Saying US trade policy has “been broken for decades”, Warren said that the heft of the American market should be used in negotiating with other countries in ways that are fair to workers, farms and small businesses.
Education
During Thursday’s debate, all the candidates agreed that more needed to be done to address the country’s education system.
Yang said he supported a mix of options, including charter schools, in trying to fix the nation’s education system.
Several candidates, including Buttigieg, Harris, Sanders and Warren, advocated for raising teacher salaries – something Cory Booker noted that “we actually did it” as mayor of Newark, New Jersey.
Warren and Sanders promoted student debt cancellation plans.

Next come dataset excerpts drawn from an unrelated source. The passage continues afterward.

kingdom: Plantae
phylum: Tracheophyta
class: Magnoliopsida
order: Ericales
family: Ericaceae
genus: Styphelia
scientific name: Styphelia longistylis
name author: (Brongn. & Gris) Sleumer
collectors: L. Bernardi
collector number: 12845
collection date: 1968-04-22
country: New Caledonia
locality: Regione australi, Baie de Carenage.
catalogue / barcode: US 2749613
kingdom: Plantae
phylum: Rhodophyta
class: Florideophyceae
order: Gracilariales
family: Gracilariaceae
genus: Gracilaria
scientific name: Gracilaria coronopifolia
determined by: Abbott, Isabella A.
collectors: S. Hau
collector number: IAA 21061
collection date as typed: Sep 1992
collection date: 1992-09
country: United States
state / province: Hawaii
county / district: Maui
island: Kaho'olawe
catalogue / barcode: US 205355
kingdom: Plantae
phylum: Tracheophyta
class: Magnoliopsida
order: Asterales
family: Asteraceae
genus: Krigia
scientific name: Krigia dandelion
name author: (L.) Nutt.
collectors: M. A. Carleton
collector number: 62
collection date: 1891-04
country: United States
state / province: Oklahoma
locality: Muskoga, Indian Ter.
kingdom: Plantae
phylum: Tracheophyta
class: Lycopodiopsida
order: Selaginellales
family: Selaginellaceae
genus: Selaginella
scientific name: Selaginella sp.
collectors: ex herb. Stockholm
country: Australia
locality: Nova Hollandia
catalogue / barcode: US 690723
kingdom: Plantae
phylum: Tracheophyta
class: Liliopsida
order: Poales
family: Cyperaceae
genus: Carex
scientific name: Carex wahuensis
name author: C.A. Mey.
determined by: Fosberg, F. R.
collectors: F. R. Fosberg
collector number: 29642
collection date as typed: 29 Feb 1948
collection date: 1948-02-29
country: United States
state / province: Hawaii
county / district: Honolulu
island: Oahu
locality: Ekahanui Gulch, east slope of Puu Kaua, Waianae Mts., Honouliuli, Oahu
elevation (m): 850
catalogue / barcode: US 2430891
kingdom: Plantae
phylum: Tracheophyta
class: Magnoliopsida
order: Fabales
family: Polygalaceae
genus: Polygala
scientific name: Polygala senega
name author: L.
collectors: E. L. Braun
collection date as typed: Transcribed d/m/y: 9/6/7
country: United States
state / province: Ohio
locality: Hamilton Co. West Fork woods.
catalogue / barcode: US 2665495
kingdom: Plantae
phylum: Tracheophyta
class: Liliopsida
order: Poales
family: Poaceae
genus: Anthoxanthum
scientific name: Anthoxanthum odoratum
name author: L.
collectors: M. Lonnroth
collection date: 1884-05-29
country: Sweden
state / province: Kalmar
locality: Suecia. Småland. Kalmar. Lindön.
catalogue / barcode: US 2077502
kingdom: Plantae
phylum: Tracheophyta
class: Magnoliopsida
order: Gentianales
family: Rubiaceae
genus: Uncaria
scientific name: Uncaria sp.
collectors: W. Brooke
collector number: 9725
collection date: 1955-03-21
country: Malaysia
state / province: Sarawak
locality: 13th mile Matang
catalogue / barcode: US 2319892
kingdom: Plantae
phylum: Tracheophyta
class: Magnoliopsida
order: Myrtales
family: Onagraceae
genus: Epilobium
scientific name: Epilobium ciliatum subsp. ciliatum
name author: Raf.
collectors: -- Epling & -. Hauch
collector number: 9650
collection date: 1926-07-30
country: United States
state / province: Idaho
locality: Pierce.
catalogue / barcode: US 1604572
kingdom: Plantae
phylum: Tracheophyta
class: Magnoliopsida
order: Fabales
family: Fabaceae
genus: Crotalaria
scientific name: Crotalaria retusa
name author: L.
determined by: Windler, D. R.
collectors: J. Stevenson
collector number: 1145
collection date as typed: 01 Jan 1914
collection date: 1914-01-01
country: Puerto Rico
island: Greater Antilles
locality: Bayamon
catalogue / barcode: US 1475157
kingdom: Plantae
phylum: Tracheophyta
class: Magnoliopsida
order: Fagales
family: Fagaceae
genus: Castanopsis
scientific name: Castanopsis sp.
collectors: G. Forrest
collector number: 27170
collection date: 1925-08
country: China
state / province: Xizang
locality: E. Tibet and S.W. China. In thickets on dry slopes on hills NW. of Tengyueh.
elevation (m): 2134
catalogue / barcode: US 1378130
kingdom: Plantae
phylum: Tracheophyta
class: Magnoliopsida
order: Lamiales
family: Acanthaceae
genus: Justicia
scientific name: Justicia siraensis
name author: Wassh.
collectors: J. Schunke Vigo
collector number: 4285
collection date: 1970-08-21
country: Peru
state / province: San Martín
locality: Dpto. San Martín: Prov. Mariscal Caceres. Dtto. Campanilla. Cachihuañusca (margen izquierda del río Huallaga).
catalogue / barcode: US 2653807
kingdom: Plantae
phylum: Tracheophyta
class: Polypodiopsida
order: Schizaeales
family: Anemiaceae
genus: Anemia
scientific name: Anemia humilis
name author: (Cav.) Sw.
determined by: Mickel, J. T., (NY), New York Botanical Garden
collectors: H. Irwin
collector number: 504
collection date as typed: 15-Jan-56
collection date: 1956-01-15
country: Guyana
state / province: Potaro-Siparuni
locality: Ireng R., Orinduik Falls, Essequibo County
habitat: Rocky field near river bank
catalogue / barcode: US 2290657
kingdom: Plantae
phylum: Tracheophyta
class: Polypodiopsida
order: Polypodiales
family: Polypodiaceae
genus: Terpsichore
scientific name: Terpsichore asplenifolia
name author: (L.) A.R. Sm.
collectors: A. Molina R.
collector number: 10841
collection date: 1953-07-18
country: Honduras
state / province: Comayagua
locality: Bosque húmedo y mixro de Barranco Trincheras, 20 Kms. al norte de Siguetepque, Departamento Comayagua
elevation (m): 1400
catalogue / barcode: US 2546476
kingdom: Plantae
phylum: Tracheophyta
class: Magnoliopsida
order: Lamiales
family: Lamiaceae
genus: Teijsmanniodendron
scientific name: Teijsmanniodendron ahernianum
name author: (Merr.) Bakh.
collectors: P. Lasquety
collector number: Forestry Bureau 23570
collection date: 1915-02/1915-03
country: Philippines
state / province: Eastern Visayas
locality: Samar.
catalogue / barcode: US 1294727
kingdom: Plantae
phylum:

Harris touted her proposal to put $2bn towards the institutions’ teacher training programmes, drawing applause from the audience at Texas Southern University, a Houston HBCU.
Was Trump watching?
It was unclear how much if any at all, of the debate Trump watched live. For part of it, he was giving a speech in Baltimore, Maryland.
“I’m going to have to watch it as a rerun,” Trump said before the debate.
Who didn’t make the stage?
The Democratic National Committee (DNC) implemented stricter guidelines for the September debate, requiring candidates to have polled at least two percent in four DNC-approved polls between June 28 and August 28 and obtained at least 130,000 unique donors, with at least 400 unique donors per state in at least 20 states.
Those requirements were significantly stricter than the first two debates in which candidates made the stage if they were polling at one percent in more than three separate DNC-approved polls or have at least 65,000 unique donors.
While the candidates on Thursday’s stage met the stricter threshold, 10 did not.